Thank you, Mr. Chairman. I wasn’t going to get into a history lesson here but perhaps just to go back a little bit, if we look back, and it’s hard… I know the Minister of Transportation said the blame has to be shared around a number of people on this, and if I can just call it like I see it, there are two guys sitting at the table here, both were Members of the previous Cabinet, and if you want to get a little bit of a history lesson, you know, the Finance Minister, former Finance Minister, the Chair of the FMB, and the Minister who would have approved the concession agreement in the dying days of the last government is sitting right here. That’s a bit of a history lesson for you.
This is a serious situation that we’ve gotten ourselves into, and the Premier and the Minister of Transportation, they can spin things however they want to spin them, especially when it comes to the potential of this project to negatively impact the Territory’s finances on a go forward basis. The reason why it’s possible, I believe, for them to say that it’s not going to impact the fiscal strategy is because this supplementary appropriation hasn’t been passed. Absolutely, this expenditure, if it is on our books -- and Mr. Krutko is right, we haven’t gotten anything in writing from anybody -- if this expenditure ends up on the books of the Government of the Northwest Territories it is going to impact our ability to borrow money, it’s going to impact our ability to spend money. And let’s be frank and honest with the residents in the Northwest Territories, those people living in every community across the Territory that are going to be looking for infrastructure spending in their communities, if this thing continues to tilt sideways like it has, our ability as a government to deliver for our residents is going to be negatively impacted.

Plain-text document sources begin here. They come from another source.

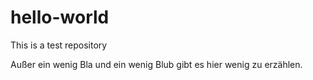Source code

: # hello-world
This is a test repository

Außer ein wenig Bla und ein wenig Blub gibt es hier wenig zu erzählen.
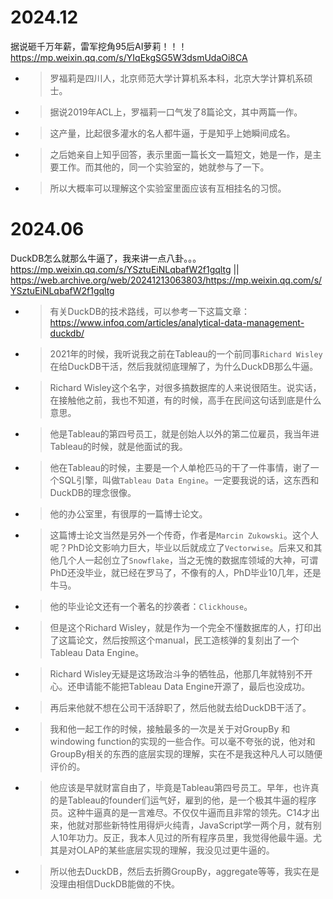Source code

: 
# 2024.12

据说砸千万年薪，雷军挖角95后AI萝莉！！！ https://mp.weixin.qq.com/s/YIqEkgSG5W3dsmUdaOi8CA
- > 罗福莉是四川人，北京师范大学计算机系本科，北京大学计算机系硕士。
- > 据说2019年ACL上，罗福莉一口气发了8篇论文，其中两篇一作。
- > 这产量，比起很多灌水的名人都牛逼，于是知乎上她瞬间成名。
- > 之后她亲自上知乎回答，表示里面一篇长文一篇短文，她是一作，是主要工作。而其他的，同一个实验室的，她就参与了一下。
- > 所以大概率可以理解这个实验室里面应该有互相挂名的习惯。

# 2024.06

DuckDB怎么就那么牛逼了，我来讲一点八卦。。。 https://mp.weixin.qq.com/s/YSztuEiNLqbafW2f1gqltg || https://web.archive.org/web/20241213063803/https://mp.weixin.qq.com/s/YSztuEiNLqbafW2f1gqltg
- > 有关DuckDB的技术路线，可以参考一下这篇文章： https://www.infoq.com/articles/analytical-data-management-duckdb/
- > 2021年的时候，我听说我之前在Tableau的一个前同事`Richard Wisley`在给DuckDB干活，然后我就彻底理解了，为什么DuckDB那么牛逼。
- > Richard Wisley这个名字，对很多搞数据库的人来说很陌生。说实话，在接触他之前，我也不知道，有的时候，高手在民间这句话到底是什么意思。
- > 他是Tableau的第四号员工，就是创始人以外的第二位雇员，我当年进Tableau的时候，就是他面试的我。
- > 他在Tableau的时候，主要是一个人单枪匹马的干了一件事情，谢了一个SQL引擎，叫做`Tableau Data Engine`。一定要我说的话，这东西和DuckDB的理念很像。
- > 他的办公室里，有很厚的一篇博士论文。
- > 这篇博士论文当然是另外一个传奇，作者是`Marcin Zukowski`。这个人呢？PhD论文影响力巨大，毕业以后就成立了`Vectorwise`。后来又和其他几个人一起创立了`Snowflake`，当之无愧的数据库领域的大神，可谓PhD还没毕业，就已经在罗马了，不像有的人，PhD毕业10几年，还是牛马。
- > 他的毕业论文还有一个著名的抄袭者：`Clickhouse`。
- > 但是这个Richard Wisley，就是作为一个完全不懂数据库的人，打印出了这篇论文，然后按照这个manual，民工造核弹的复刻出了一个Tableau Data Engine。
- > Richard Wisley无疑是这场政治斗争的牺牲品，他那几年就特别不开心。还申请能不能把Tableau Data Engine开源了，最后也没成功。
- > 再后来他就不想在公司干活辞职了，然后他就去给DuckDB干活了。
- > 我和他一起工作的时候，接触最多的一次是关于对GroupBy 和windowing function的实现的一些合作。可以毫不夸张的说，他对和GroupBy相关的东西的底层实现的理解，实在不是我这种凡人可以随便评价的。
- > 他应该是早就财富自由了，毕竟是Tableau第四号员工。早年，也许真的是Tableau的founder们运气好，雇到的他，是一个极其牛逼的程序员。这种牛逼真的是一言难尽。不仅仅牛逼而且非常的领先。C14才出来，他就对那些新特性用得炉火纯青，JavaScript学一两个月，就有别人10年功力。反正，我本人见过的所有程序员里，我觉得他最牛逼。尤其是对OLAP的某些底层实现的理解，我没见过更牛逼的。
- > 所以他去DuckDB，然后去折腾GroupBy，aggregate等等，我实在是没理由相信DuckDB能做的不快。

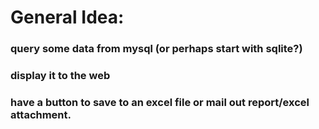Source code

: # General Idea:
### query some data from mysql (or perhaps start with sqlite?)
### display it to the web
### have a button to save to an excel file or mail out report/excel attachment.
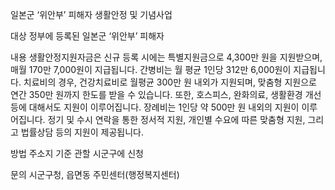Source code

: 일본군 ‘위안부’ 피해자 생활안정 및 기념사업

대상
정부에 등록된 일본군 ‘위안부’ 피해자

내용
생활안정지원자금은 신규 등록 시에는 특별지원금으로 4,300만 원을 지원받으며, 매월 170만 7,000원이 지급됩니다.
간병비는 월 평균 1인당 312만 6,000원이 지급됩니다.
치료비의 경우, 건강치료비로 월평균 300만 원 내외가 지원되며, 맞춤형 지원으로 연간 350만 원까지 한도를 받을 수 있습니다. 또한, 호스피스, 완화의료, 생활환경 개선 등에 대해서도 지원이 이루어집니다.
장례비는 1인당 약 500만 원 내외의 지원이 이루어집니다.
정기 및 수시 연락을 통한 정서적 지원, 개인별 수요에 따른 맞춤형 지원, 그리고 법률상담 등의 지원이 제공됩니다.

방법
주소지 기준 관할 시군구에 신청

문의
시군구청, 읍면동 주민센터(행정복지센터)
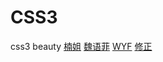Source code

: # CSS3
css3 beauty
[楠姐](https://micheljorden94.github.io/CSS3/CSS3/楠姐.html)
[魏语菲](https://micheljorden94.github.io/CSS3/CSS3/魏语菲.html)
[WYF](https://micheljorden94.github.io/CSS3/CSS3/WYF.html)
[修正](https://github.com/micheljorden94/CSS3/blob/master/%E4%BF%AE%E6%AD%A3.html)

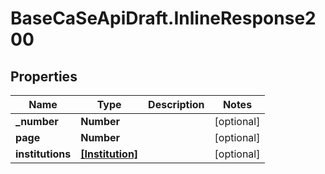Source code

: # BaseCaSeApiDraft.InlineResponse200

## Properties
Name | Type | Description | Notes
------------ | ------------- | ------------- | -------------
**_number** | **Number** |  | [optional] 
**page** | **Number** |  | [optional] 
**institutions** | [**[Institution]**](Institution.md) |  | [optional] 
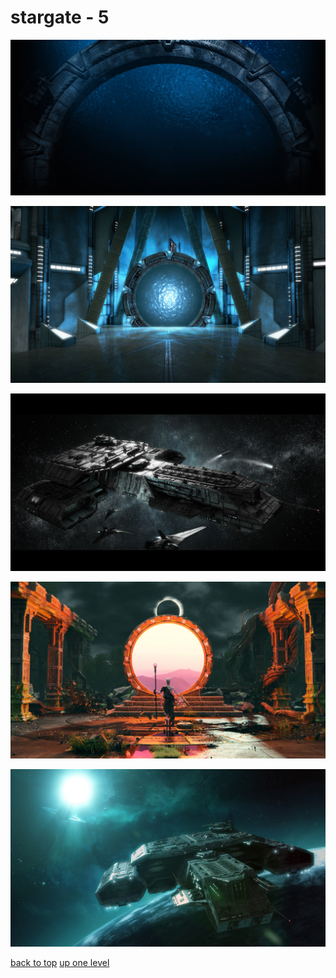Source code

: # stargate - 5
[![9191727263d39b99_Stargate - 1220x604.jpg](/desktop/stargate/9191727263d39b99_Stargate%20-%201220x604.jpg "9191727263d39b99_Stargate - 1220x604.jpg")](/desktop/stargate/9191727263d39b99_Stargate%20-%201220x604.jpg)

[![wallhaven_42yg7m_2560x1440.jpg](/desktop/stargate/wallhaven_42yg7m_2560x1440.jpg "wallhaven_42yg7m_2560x1440.jpg")](/desktop/stargate/wallhaven_42yg7m_2560x1440.jpg)

[![wallhaven_48g3k0_1920x1080.jpg](/desktop/stargate/wallhaven_48g3k0_1920x1080.jpg "wallhaven_48g3k0_1920x1080.jpg")](/desktop/stargate/wallhaven_48g3k0_1920x1080.jpg)

[![wallhaven_5wq8q3_1920x1080.jpg](/desktop/stargate/wallhaven_5wq8q3_1920x1080.jpg "wallhaven_5wq8q3_1920x1080.jpg")](/desktop/stargate/wallhaven_5wq8q3_1920x1080.jpg)

[![wallhaven_nm1lyk_1920x1080.jpg](/desktop/stargate/wallhaven_nm1lyk_1920x1080.jpg "wallhaven_nm1lyk_1920x1080.jpg")](/desktop/stargate/wallhaven_nm1lyk_1920x1080.jpg)



[back to top](#)
[up one level](/desktop/README.MD)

I’m not ready, maybe some of my colleagues might be ready to drink that Kool-Aid that’s out there, but I’m not willing to drink that Kool-Aid. I would equate it, Mr. Chairman, to something like a credit card and we’ve got ourselves up against our credit limit. We might be able to get a bit of a reprieve from the federal government, Mr. Chairman, but that $165 million is going to have to be repaid at some point
in time. There’s no mistaking that. There’s no getting around that. Certainly, the project is going to generate some revenue, so I guess that is one good aspect to it, but we are going to be on the hook for this, and there are some reasons here that, again, I just can’t see myself…
The right thing to do is to see this project through to conclusion, and I want to see that happen. However, there are some things here, Mr. Chairman, that, in my view, just need to be thoroughly addressed, and they haven’t been addressed.
The first question I’d have, and I guess I would direct it to the Minister of Transportation, is the concerns are out there over the concrete work on the south piers. If we want to get into specifics, I can get into specifics on which pier, how many loads were sent back. I can get into the core samples that were taken and, again, I’ve got a number of pictures, Mr. Chairman, that I do intend on tabling in this House either tomorrow, on Wednesday, that clearly show, and I’m not an engineer, but they clearly show cracks, thermal cracks on a number of the south piers, they show scour rock that is nowhere near the diameter that it was supposed to be for and it’s not even granite, it’s limestone. Most of that scour rock that was put in to protect the piers on the south side of that river has probably flowed away with the current by now. So what protection is there under the water for those piers today? I think that’s a question that needs to be thoroughly analyzed and looked at before, like I said earlier, Mr. Chairman, we approve additional money for this project and we build on top of the already in-the-ground infrastructure there. We need to make sure that that infrastructure is sound and it’s going to meet testing that should be… I think we should get a third party in there to have a look at the concrete work on the south piers.
Also, Mr. Chairman, there are issues with some other things on that, but I guess I have to ask questions here so I will ask that question to the, I guess, the first one would be to the concrete work on the south piers. What can the Minister provide to Members to give us every assurance that that concrete is sound and would pass quality assurance tests if a third party went in there and had a look at it? Thank you, Mr. Chairman.